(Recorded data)
+--

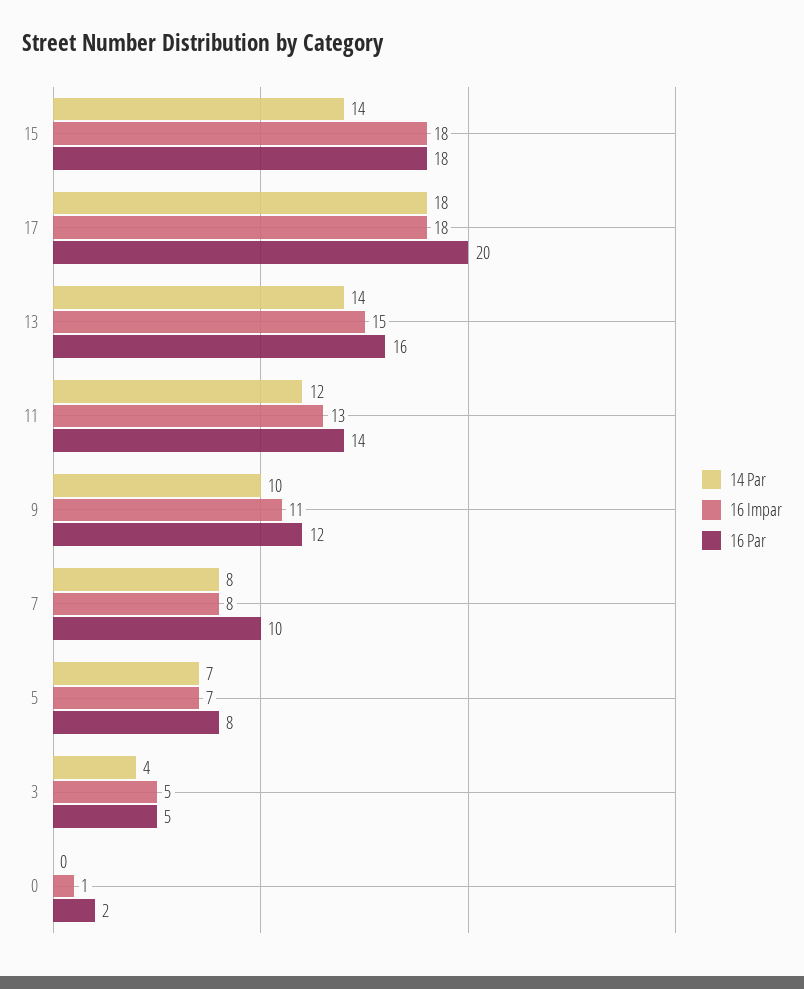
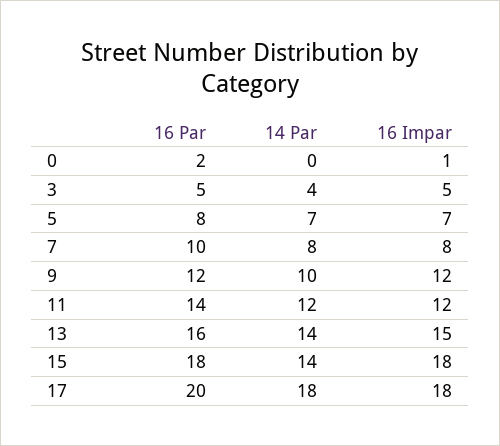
  {
    "14 Par": {
      "15": 14,
      "17": 18,
      "13": 14,
      "11": 12,
      "9": 10,
      "7": 8,
      "5": 7,
      "3": 4,
      "0": 0
    },
    "16 Impar": {
      "15": 18,
      "17": 18,
      "13": 15,
-     "11": 13,
+     "11": 12,
-     "9": 11,
+     "9": 12,
      "7": 8,
      "5": 7,
      "3": 5,
      "0": 1
    },
    "16 Par": {
      "15": 18,
      "17": 20,
      "13": 16,
      "11": 14,
      "9": 12,
      "7": 10,
      "5": 8,
      "3": 5,
      "0": 2
    }
  }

+--

All entries above should be printed exactly, though without their pictures.

  {
    "14 Par": {
      "15": 14,
      "17": 18,
      "13": 14,
      "11": 12,
      "9": 10,
      "7": 8,
      "5": 7,
      "3": 4,
      "0": 0
    },
    "16 Impar": {
      "15": 18,
      "17": 18,
      "13": 15,
-     "11": 13,
+     "11": 12,
-     "9": 11,
+     "9": 12,
      "7": 8,
      "5": 7,
      "3": 5,
      "0": 1
    },
    "16 Par": {
      "15": 18,
      "17": 20,
      "13": 16,
      "11": 14,
      "9": 12,
      "7": 10,
      "5": 8,
      "3": 5,
      "0": 2
    }
  }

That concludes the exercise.